Extracted data
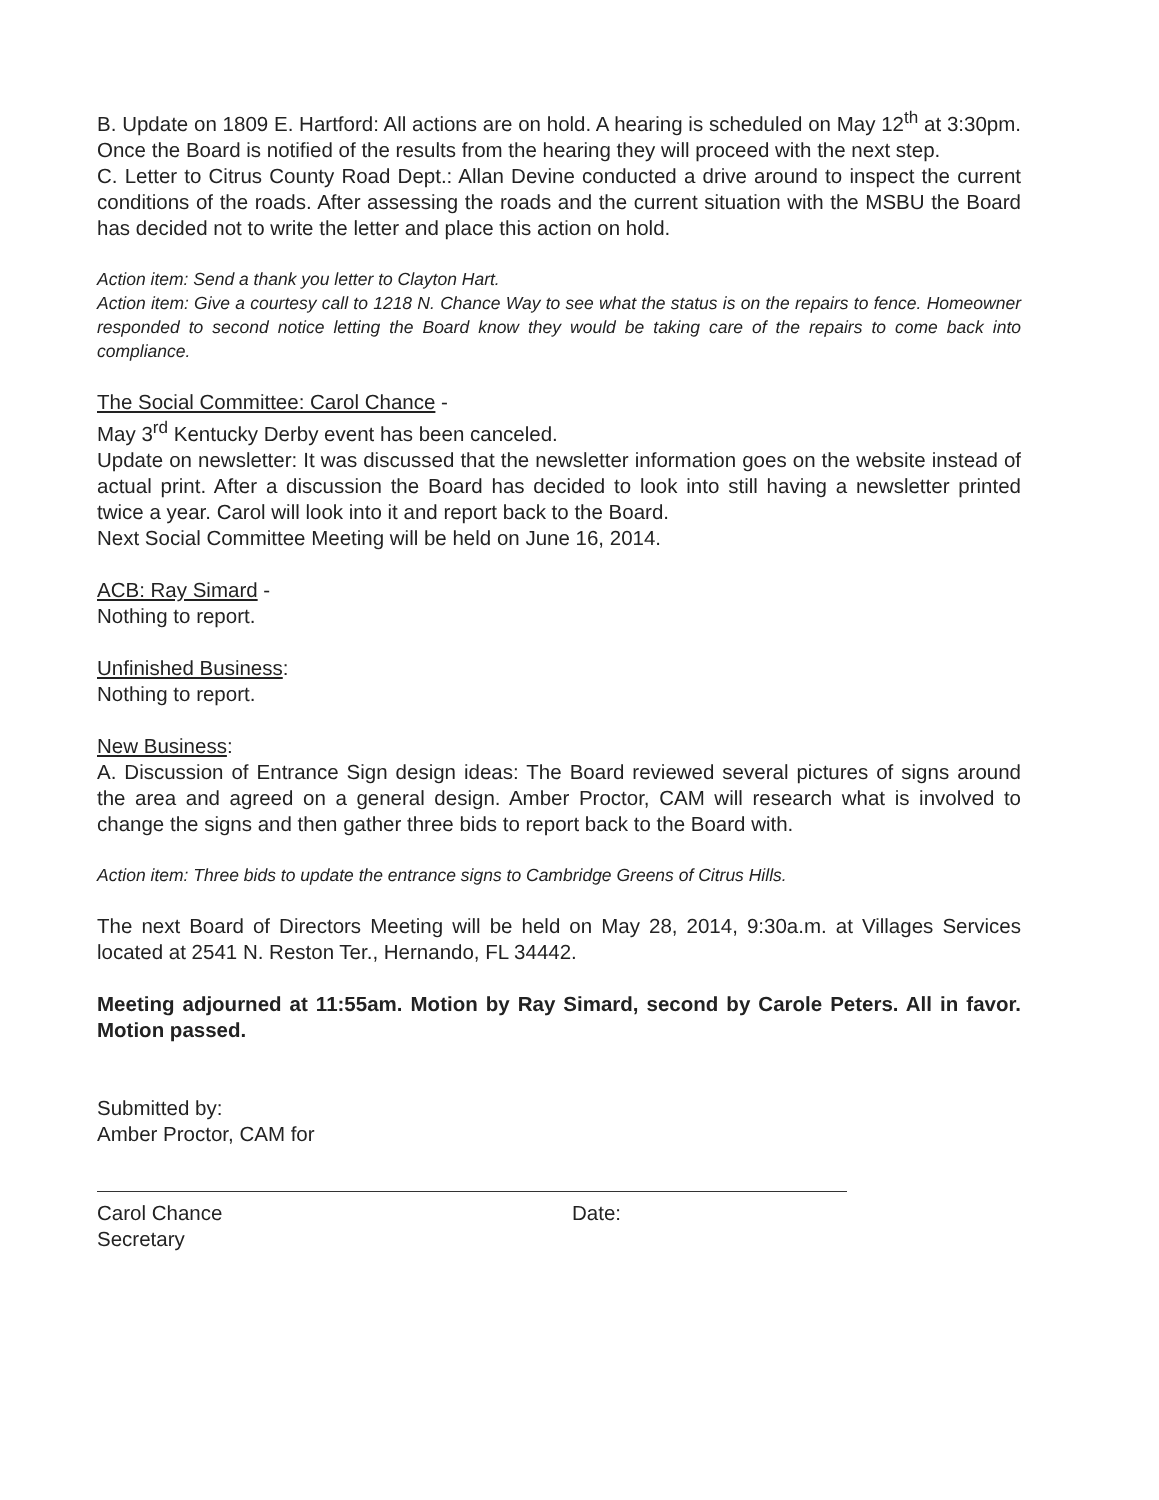B. Update on 1809 E. Hartford: All actions are on hold. A hearing is scheduled on May 12<sup>th</sup> at 3:30pm. Once the Board is notified of the results from the hearing they will proceed with the next step.
C. Letter to Citrus County Road Dept.: Allan Devine conducted a drive around to inspect the current conditions of the roads. After assessing the roads and the current situation with the MSBU the Board has decided not to write the letter and place this action on hold.
Action item: Send a thank you letter to Clayton Hart.
Action item: Give a courtesy call to 1218 N. Chance Way to see what the status is on the repairs to fence. Homeowner responded to second notice letting the Board know they would be taking care of the repairs to come back into compliance.
The Social Committee: Carol Chance -
May 3<sup>rd</sup> Kentucky Derby event has been canceled.
Update on newsletter: It was discussed that the newsletter information goes on the website instead of actual print. After a discussion the Board has decided to look into still having a newsletter printed twice a year. Carol will look into it and report back to the Board.
Next Social Committee Meeting will be held on June 16, 2014.
ACB: Ray Simard -
Nothing to report.
Unfinished Business:
Nothing to report.
New Business:
A. Discussion of Entrance Sign design ideas: The Board reviewed several pictures of signs around the area and agreed on a general design. Amber Proctor, CAM will research what is involved to change the signs and then gather three bids to report back to the Board with.
Action item: Three bids to update the entrance signs to Cambridge Greens of Citrus Hills.
The next Board of Directors Meeting will be held on May 28, 2014, 9:30a.m. at Villages Services located at 2541 N. Reston Ter., Hernando, FL 34442.
Meeting adjourned at 11:55am. Motion by Ray Simard, second by Carole Peters. All in favor. Motion passed.
Submitted by:
Amber Proctor, CAM for
Carol Chance
Secretary
Date:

Task goal
If a line in the entries contains the word "Social", copy that line out.

Your solution
The Social Committee: Carol Chance -
Next Social Committee Meeting will be held on June 16, 2014.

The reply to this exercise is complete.